Source extract
***
Someone messages you on SimpleX claiming to be a person you know from Nostr. Or you get a DM from an ephemeral account claiming to be a well-known developer. Any anonymous channel where one person claims a known identity and the other has no way to verify. This is the problem, and every previous attempt to solve it has failed for the same reason: the trust graph did not exist when you needed it.
PGP's Web of Trust was supposed to provide that graph. Phil Zimmermann designed it in 1992 so anyone could verify anyone else through a chain of cryptographic signatures: Alice trusts Bob, Bob signed Carol's key, Alice extends confidence to Carol. The problem was ceremony. Key signing parties, government ID inspections, fingerprint comparisons read aloud. Alma Whitten and JD Tygar's 1999 study "Why Johnny Can't Encrypt" gave twenty participants ninety minutes to send a single encrypted email, and only a third managed it. The trust graph never grew beyond the few dozen cryptography enthusiasts in each city who would have trusted each other anyway.
Keybase automated the ceremony in 2014 by linking cryptographic proofs to social media accounts you already had. It worked, until Zoom acquired the company in 2020 and the product decayed. A single company owned the infrastructure, and when that company lost interest, the verification tool died with it.
Nostr built the missing piece without trying. Every note you publish is a JSON object signed by your secp256k1 private key. When you follow someone, your client publishes a kind 3 event: a signed list of every public key you follow. You did this to curate a feed. The trust attestation was a side effect. Hundreds of thousands of users doing the same thing built a dense trust graph from authentic social signals, the graph that PGP demanded through ceremony and never got. When you encounter an unfamiliar identity, you can already check: do people I follow also follow this person, and how many hops away?
That graph is the prerequisite every previous system lacked. With it, a simple app can solve the anonymous channel problem.
***
Task directions
Reproduce the section of the passage on Nostr trust graphs that opens with the words "Keybase automated the" and closes with "died with it.", swapping "company" for "firm" throughout.

Provided material
***
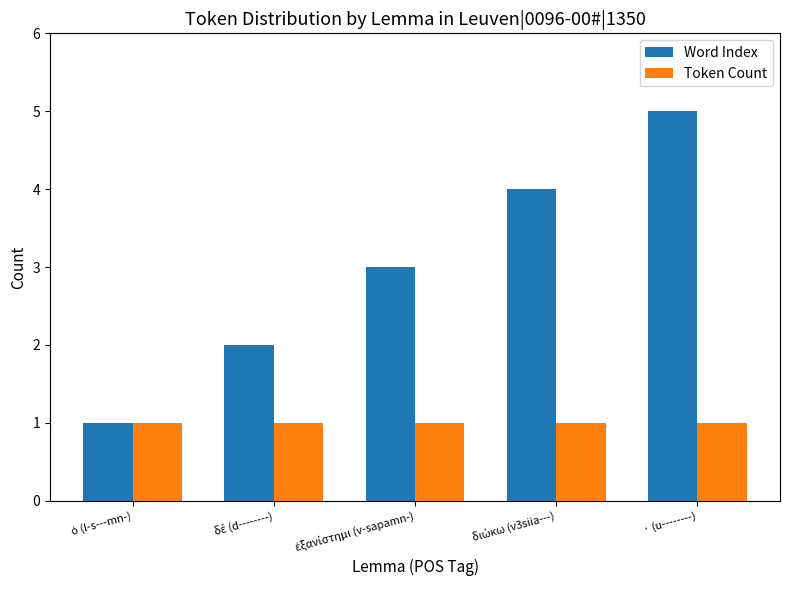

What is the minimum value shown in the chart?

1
***
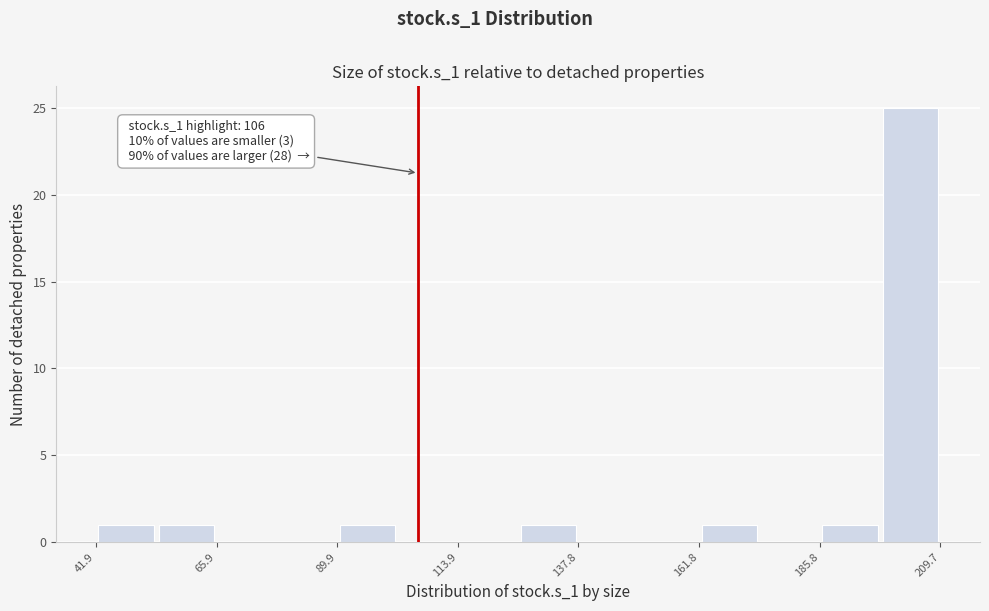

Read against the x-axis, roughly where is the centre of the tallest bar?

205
***
Answer below
Keybase automated the ceremony in 2014 by linking cryptographic proofs to social media accounts you already had. It worked, until Zoom acquired the firm in 2020 and the product decayed. A single firm owned the infrastructure, and when that firm lost interest, the verification tool died with it.